━━ PROVIDED PASSAGE ━━
Theorem isr0 23241

Description: The property "𝐽 is an R₀ space". A space is R₀ if any two topologically distinguishable points are separated (there is an open set containing each one and disjoint from the other). Or in contraposition, if every open set which contains 𝑥 also contains 𝑦, so there is no separation, then 𝑥 and 𝑦 are members of the same open sets. We have chosen not to give this definition a name, because it turns out that a space is R₀ if and only if its Kolmogorov quotient is T₁, so that is what we prove here. (Contributed by Mario Carneiro, 25-Aug-2015.)

Hypothesis

Ref	Expression
kqval.2	⊢ 𝐹 = (𝑥 ∈ 𝑋 ↦ {𝑦 ∈ 𝐽 ∣ 𝑥 ∈ 𝑦})

Assertion

Ref	Expression
isr0	⊢ (𝐽 ∈ (TopOn‘𝑋) → ((KQ‘𝐽) ∈ Fre ↔ ∀𝑧 ∈ 𝑋 ∀𝑤 ∈ 𝑋 (∀𝑜 ∈ 𝐽 (𝑧 ∈ 𝑜 → 𝑤 ∈ 𝑜) → ∀𝑜 ∈ 𝐽 (𝑧 ∈ 𝑜 ↔ 𝑤 ∈ 𝑜))))

Distinct variable groups:   𝑤,𝑜,𝑥,𝑦,𝑧,𝐽   𝑜,𝐹,𝑤,𝑧   𝑜,𝑋,𝑤,𝑥,𝑦,𝑧

Allowed substitution hints:   𝐹(𝑥,𝑦)
━━━
━━ INFORMATION SUPPLIED ━━
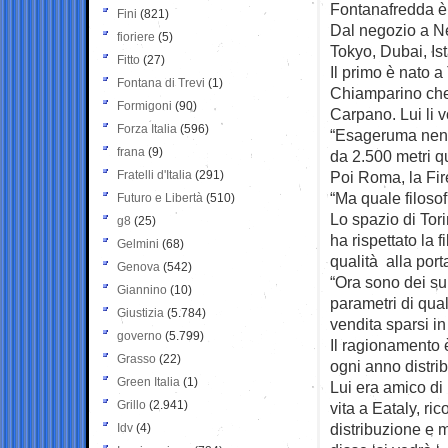
Fontanafredda è o
Fini
(821)
Dal negozio a Ne
fioriere
(5)
Tokyo, Dubai, Is
Fitto
(27)
Il primo è nato a
Fontana di Trevi
(1)
Chiamparino che 
Formigoni
(90)
Carpano. Lui li 
Forza Italia
(596)
“Esageruma nen”
frana
(9)
da 2.500 metri qu
Fratelli d'Italia
(291)
Poi Roma, la Fir
“Ma quale filoso
Futuro e Libertà
(510)
Lo spazio di Tori
g8
(25)
ha rispettato la f
Gelmini
(68)
qualità alla portat
Genova
(542)
“Ora sono dei sup
Giannino
(10)
parametri di qual
Giustizia
(5.784)
vendita sparsi i
governo
(5.799)
Il ragionamento 
Grasso
(22)
ogni anno distrib
Green Italia
(1)
Lui era amico di
Grillo
(2.941)
vita a Eataly, ri
distribuzione e m
Idv
(4)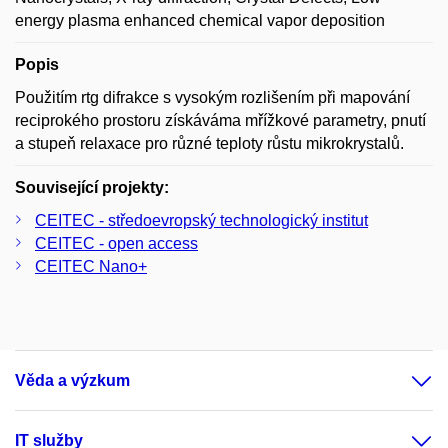
energy plasma enhanced chemical vapor deposition
Popis
Použitím rtg difrakce s vysokým rozlišením při mapování
reciprokého prostoru získáváma mřížkové parametry, pnutí
a stupeň relaxace pro různé teploty růstu mikrokrystalů.
Související projekty:
CEITEC - středoevropský technologický institut
CEITEC - open access
CEITEC Nano+
Věda a výzkum
IT služby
━━━
In the theorem isr0 description, why was the R₀ property not given a name of its own? Answer in one to three sentences.

It was left unnamed because a space is R₀ if and only if its Kolmogorov quotient is T₁. That equivalence is therefore what the theorem proves.